■ Exercice écrit A: Recopiez intégralement le passage consacré au déménagement de l'enfant de parents séparés.

■ Passage cité:
------------------------------------------------------------

La mobilité plus grande des personnes conjuguée avec la fréquence des séparations des couples fait du déménagement de l’enfant de parents séparés une question d’actualité qui recèle un potentiel contentieux important. Pour l’heure, le droit français ne prévoit pas un dispositif spécial appelé à régir cette question mais laisse le juge trancher à l’aune des critères qui régissent l’organisation de l’autorité parentale. On examinera le droit positif français à l’aune des modèles qui, en droit comparé, règlent les litiges du déménagement d’enfants de parents séparés. Certains reposent sur une présomption (en faveur ou à l’encontre du déménagement) et d’autres sur la recherche au cas par cas de l’intérêt de l’enfant. Si le droit français s’inscrit au sein de la seconde catégorie, laquelle semble emporter la faveur de nombreux États occidentaux, le débat n’est pas clos pour autant. Le droit comparé déroule en effet des exemples de solutions plus étayées, lesquelles pourraient inspirer un affinement des règles du droit positif français. Les solutions du droit comparé invitent en outre à se pencher sur le lien parental, pilier de la famille contemporaine et principal enjeu du déménagement, pour penser des modulations de notre droit capables d’en assurer une meilleure protection. Au-delà des solutions qu’il retient, le droit comparé incite ensuite à examiner les moyens mobilisés pour assurer l’effectivité des solutions, considération essentielle lorsque le déménagement est international. On examinera les mécanismes assis sur des politiques préventives et dissuasives et ceux qui reposent sur l’adhésion des acteurs familiaux. Si ces moyens ne sont pas inconnus du droit français, l’étude du droit comparé laisse entrevoir l’intérêt que recèlerait leur développement et leur affinement.

------------------------------------------------------------

■ Données de l'exercice:
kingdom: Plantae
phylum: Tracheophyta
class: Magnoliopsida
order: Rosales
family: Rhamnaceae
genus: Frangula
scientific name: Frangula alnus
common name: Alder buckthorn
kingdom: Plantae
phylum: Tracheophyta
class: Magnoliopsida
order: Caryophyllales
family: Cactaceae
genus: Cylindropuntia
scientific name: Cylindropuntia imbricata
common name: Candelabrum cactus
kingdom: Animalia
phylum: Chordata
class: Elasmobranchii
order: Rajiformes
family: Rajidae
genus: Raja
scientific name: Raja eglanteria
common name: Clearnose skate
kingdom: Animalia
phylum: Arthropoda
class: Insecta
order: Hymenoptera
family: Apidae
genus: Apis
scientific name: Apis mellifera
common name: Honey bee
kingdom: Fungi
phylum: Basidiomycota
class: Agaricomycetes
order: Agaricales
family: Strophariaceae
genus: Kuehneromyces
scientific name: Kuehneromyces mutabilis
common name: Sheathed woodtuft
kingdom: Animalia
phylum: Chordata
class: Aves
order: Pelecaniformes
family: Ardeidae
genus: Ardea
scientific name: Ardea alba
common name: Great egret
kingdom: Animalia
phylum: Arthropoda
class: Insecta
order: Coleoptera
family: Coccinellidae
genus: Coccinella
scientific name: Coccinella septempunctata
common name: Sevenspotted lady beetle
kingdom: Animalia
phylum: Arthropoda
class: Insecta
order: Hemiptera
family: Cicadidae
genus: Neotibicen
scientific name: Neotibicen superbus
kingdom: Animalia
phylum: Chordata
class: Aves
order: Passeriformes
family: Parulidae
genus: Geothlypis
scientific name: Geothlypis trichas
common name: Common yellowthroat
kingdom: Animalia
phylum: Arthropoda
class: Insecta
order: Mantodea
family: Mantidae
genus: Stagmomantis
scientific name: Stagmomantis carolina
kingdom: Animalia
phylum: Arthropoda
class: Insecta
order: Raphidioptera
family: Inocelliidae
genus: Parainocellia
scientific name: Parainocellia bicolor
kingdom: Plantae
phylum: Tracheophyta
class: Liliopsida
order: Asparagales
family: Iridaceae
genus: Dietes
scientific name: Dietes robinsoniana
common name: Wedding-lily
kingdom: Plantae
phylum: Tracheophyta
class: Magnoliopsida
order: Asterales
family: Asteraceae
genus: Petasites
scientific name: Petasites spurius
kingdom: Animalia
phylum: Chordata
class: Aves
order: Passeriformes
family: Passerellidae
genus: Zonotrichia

------------------------------------------------------------

■ Exercice écrit B: Disposez en tableau Markdown, avec les colonnes « n » et « Ligne », les lignes des entrées depuis leur début jusqu'à la ligne contenant « scientific name: Kuehneromyces mutabilis », cette dernière comprise, en omettant les lignes vides.

■ Réponse finale A:
La mobilité plus grande des personnes conjuguée avec la fréquence des séparations des couples fait du déménagement de l’enfant de parents séparés une question d’actualité qui recèle un potentiel contentieux important. Pour l’heure, le droit français ne prévoit pas un dispositif spécial appelé à régir cette question mais laisse le juge trancher à l’aune des critères qui régissent l’organisation de l’autorité parentale. On examinera le droit positif français à l’aune des modèles qui, en droit comparé, règlent les litiges du déménagement d’enfants de parents séparés. Certains reposent sur une présomption (en faveur ou à l’encontre du déménagement) et d’autres sur la recherche au cas par cas de l’intérêt de l’enfant. Si le droit français s’inscrit au sein de la seconde catégorie, laquelle semble emporter la faveur de nombreux États occidentaux, le débat n’est pas clos pour autant. Le droit comparé déroule en effet des exemples de solutions plus étayées, lesquelles pourraient inspirer un affinement des règles du droit positif français. Les solutions du droit comparé invitent en outre à se pencher sur le lien parental, pilier de la famille contemporaine et principal enjeu du déménagement, pour penser des modulations de notre droit capables d’en assurer une meilleure protection. Au-delà des solutions qu’il retient, le droit comparé incite ensuite à examiner les moyens mobilisés pour assurer l’effectivité des solutions, considération essentielle lorsque le déménagement est international. On examinera les mécanismes assis sur des politiques préventives et dissuasives et ceux qui reposent sur l’adhésion des acteurs familiaux. Si ces moyens ne sont pas inconnus du droit français, l’étude du droit comparé laisse entrevoir l’intérêt que recèlerait leur développement et leur affinement.

■ Réponse finale B:
| n | Ligne |
|---|---|
| 1 | kingdom: Plantae |
| 2 | phylum: Tracheophyta |
| 3 | class: Magnoliopsida |
| 4 | order: Rosales |
| 5 | family: Rhamnaceae |
| 6 | genus: Frangula |
| 7 | scientific name: Frangula alnus |
| 8 | common name: Alder buckthorn |
| 9 | kingdom: Plantae |
| 10 | phylum: Tracheophyta |
| 11 | class: Magnoliopsida |
| 12 | order: Caryophyllales |
| 13 | family: Cactaceae |
| 14 | genus: Cylindropuntia |
| 15 | scientific name: Cylindropuntia imbricata |
| 16 | common name: Candelabrum cactus |
| 17 | kingdom: Animalia |
| 18 | phylum: Chordata |
| 19 | class: Elasmobranchii |
| 20 | order: Rajiformes |
| 21 | family: Rajidae |
| 22 | genus: Raja |
| 23 | scientific name: Raja eglanteria |
| 24 | common name: Clearnose skate |
| 25 | kingdom: Animalia |
| 26 | phylum: Arthropoda |
| 27 | class: Insecta |
| 28 | order: Hymenoptera |
| 29 | family: Apidae |
| 30 | genus: Apis |
| 31 | scientific name: Apis mellifera |
| 32 | common name: Honey bee |
| 33 | kingdom: Fungi |
| 34 | phylum: Basidiomycota |
| 35 | class: Agaricomycetes |
| 36 | order: Agaricales |
| 37 | family: Strophariaceae |
| 38 | genus: Kuehneromyces |
| 39 | scientific name: Kuehneromyces mutabilis |